No descansó mucho rato, ya que deseaba llegar a la cueva norte antes que anocheciese. No había estado allí desde hacía algún tiempo, y había cedido a este repentino antojo con una especie de placer aciago. El sol estaba ya muy alejado del cenit, suspendido en la bruma, a unos cuantos grados por encima del horizonte.

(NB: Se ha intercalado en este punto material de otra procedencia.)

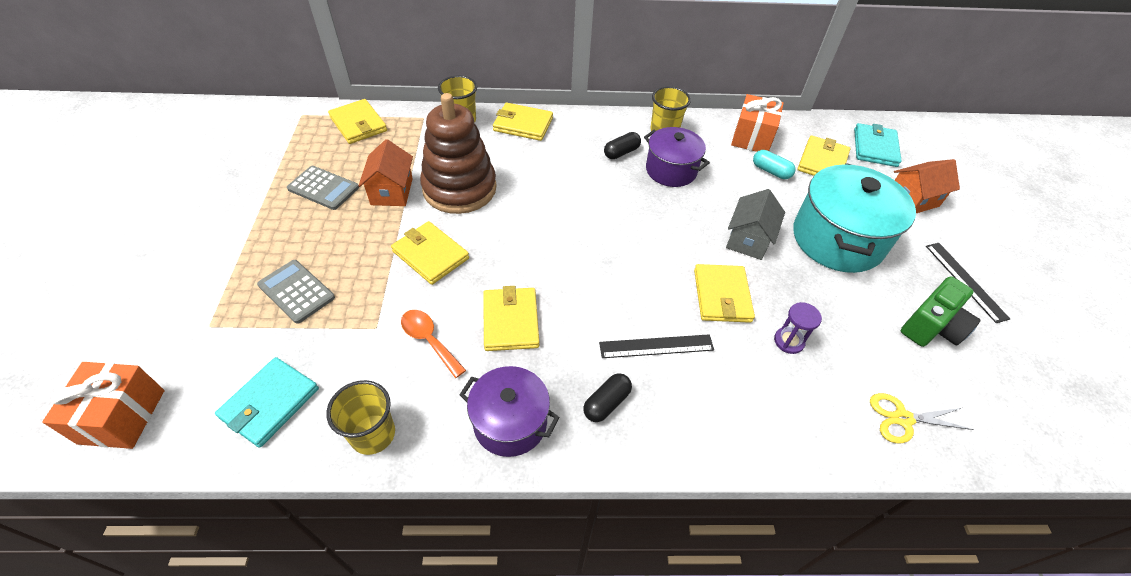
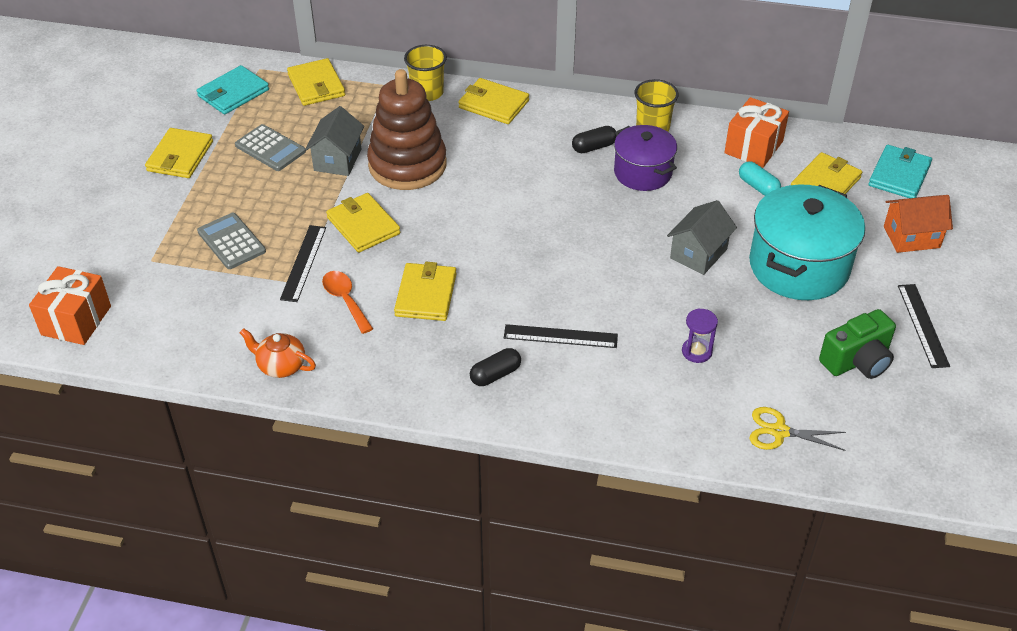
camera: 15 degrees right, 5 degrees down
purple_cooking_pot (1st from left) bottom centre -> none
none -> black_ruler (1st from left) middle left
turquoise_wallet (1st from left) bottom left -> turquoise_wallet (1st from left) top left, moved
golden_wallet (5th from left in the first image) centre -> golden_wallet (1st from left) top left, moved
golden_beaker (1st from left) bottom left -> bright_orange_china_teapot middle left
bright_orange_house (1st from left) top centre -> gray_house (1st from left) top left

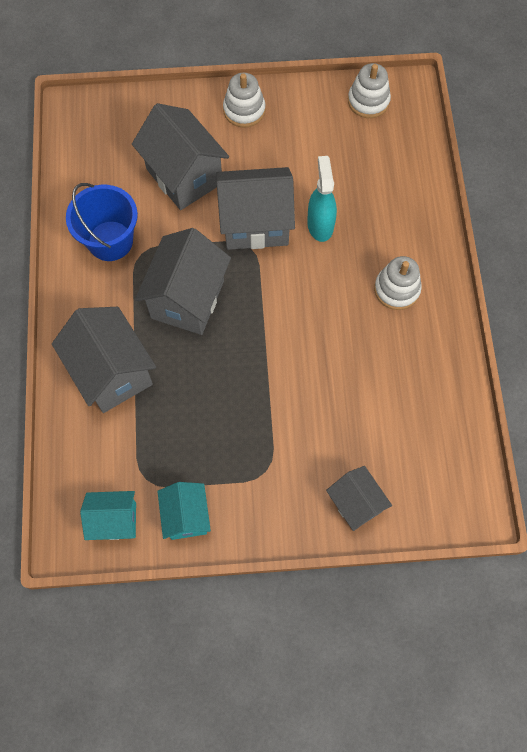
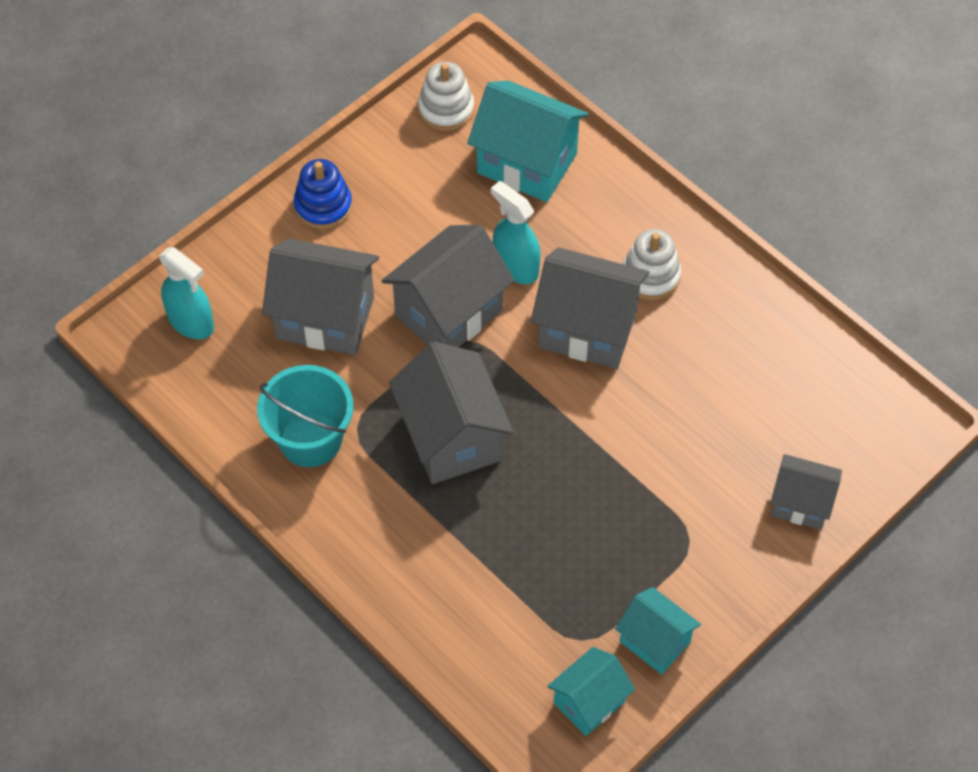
camera: 40 degrees left, 10 degrees down
none -> turquoise_spray_bottle (1st from left) middle left
none -> turquoise_house (1st from left) top centre
gray_house (1st from left in the first image) middle left -> gray_house (4th from left) centre, moved
blue_sand_bucket top left -> turquoise_sand_bucket middle left
pure_white_stacking_rings (1st from left) top centre -> blue_stacking_rings top left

El panorama desde la cueva norte era insólito, y transmitía algo que en la imaginación de Excorio no podía ser otra cosa que placer. En esta nueva y extraña existencia, en esta vastedad tan alejada de pasillos y salas, de bibliotecas incendiadas y cocinas húmedas, estaba siempre descubriendo cosas que despertaban en él una nueva sensación, un interés por los fenómenos que nada tenía que ver con la obediencia y el ritual, algo que Excorio esperaba no fuera una herejía: las múltiples formas de las plantas y las diferentes texturas de las cortezas de los árboles, la diversidad de peces y pájaros y piedras. Por temperamento, no era hombre que reaccionara con entusiasmo ante la belleza, pues ni siquiera se le había ocurrido pensar alguna vez en la belleza como tal. No era propio de él pensar en conceptos. Su placer era de un tipo más austero y práctico; pero había algo más. Cuando un rayo de luz caía sobre una zona oscura, levantaba los ojos al cielo buscando la fisura por la que se había metido el sol. Luego, satisfecho, volvía los ojos al juego de los rayos de luz, y los contemplaba un buen rato. No es que pensara que fueran dignos de atención; imaginaba más bien que algo raro le sucedía a él por perder el tiempo de manera tan poco provechosa. Pasaron los días y descubrió que se desplazaba de aquí para allá por toda la región para estar así a tiempo en algún sitio y observar a las ardillas en los robles al mediodía, el regreso de los grajos, o la muerte del día desde alguna atalaya recién descubierta.